How to make sure this never happens again

Three habits keep your site safe from update-driven white screens:

  • Turn off plugin auto-updates on production. Manual updates let you control timing and keep a backup right before.
  • Run a backup right before any update. UpdraftPlus and BlogVault can take a 30 second backup on demand.
  • Update one plugin at a time and reload your site after each one. If something breaks, you immediately know which plugin did it.

FAQ

Will I lose posts or settings if I rename the plugin folder?

No. Renaming only deactivates the plugin. All posts, pages, comments, and plugin settings stay safely in the database. When you reactivate, your settings return as they were.

How do I know which plugin caused the WSOD if I updated several at once?

Rename the entire plugins folder to plugins-off first to confirm a plugin is the cause. Then rename it back and rename each plugin folder one at a time, reloading wp-admin between each. The plugin you rename when the white screen returns is the broken one.

Can I just delete the bad plugin and re-install the same version?

That reinstalls the broken version. Use WP Rollback or upload an older version zip instead. Re-installing the same broken release will only crash your site again.

Is auto-update worth keeping on after this?

Auto-update is fine for security and minor releases. Major version updates and any plugin you depend on heavily (WooCommerce, page builders, membership plugins) should stay manual. The 30 seconds you save is not worth a midnight site crash.

Should I switch to a managed WordPress host after this?

If WSOD keeps happening, yes. Managed hosts like Cloudways, Kinsta, and Hostinger Cloud run automatic compatibility checks and one-click rollbacks. The extra ₹500 to ₹1,000 per month is worth the peace of mind for a business site.

How long should a normal plugin update take?
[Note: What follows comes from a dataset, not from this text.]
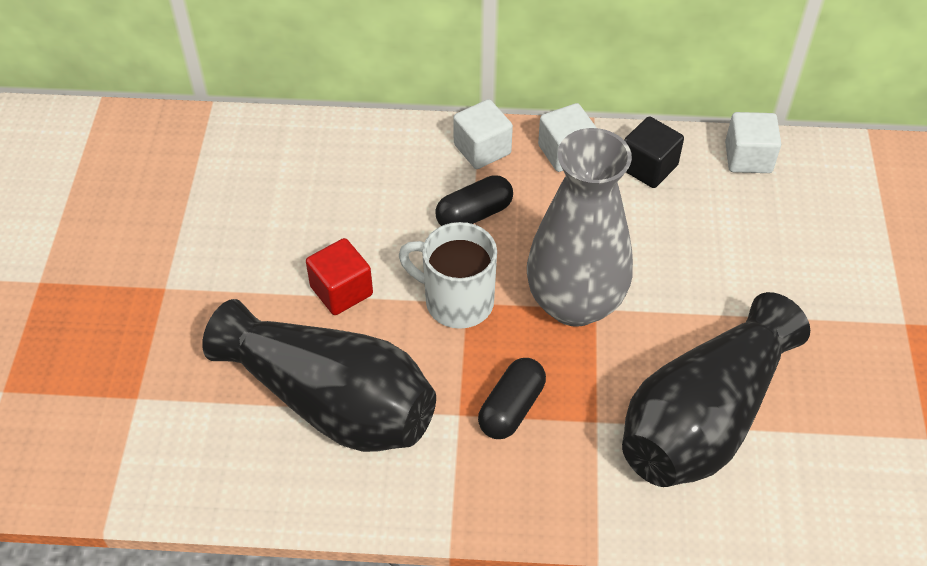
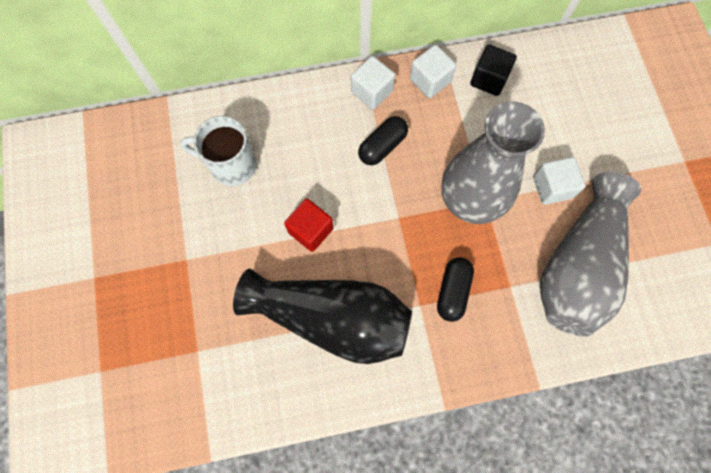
camera: 15 degrees left, 20 degrees up
(456, 301) = (391, 218): white mug -> white mug (231, 165)
(703, 418) = (577, 266): black vase -> grey vase
(748, 158) = (552, 56): white cube -> white cube (552, 187)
Most plugin updates finish in 5 to 30 seconds. If an update sits at “Updating” for over 2 minutes, your server may have hung halfway through, leaving corrupt files. That is a common WSOD trigger. Cancel the page, FTP in, and check.

Final word

A plugin update WSOD is one of the most beginner-unfriendly errors in WordPress, but the actual fix is simple once you know the FTP rename trick. Work through these five steps in order, get your site back online today, then enable staging and pre-update backups so the next plugin update is a non-event. If you also want a complete recovery kit, see our main WordPress white screen of death guide for every other cause beyond plugin updates.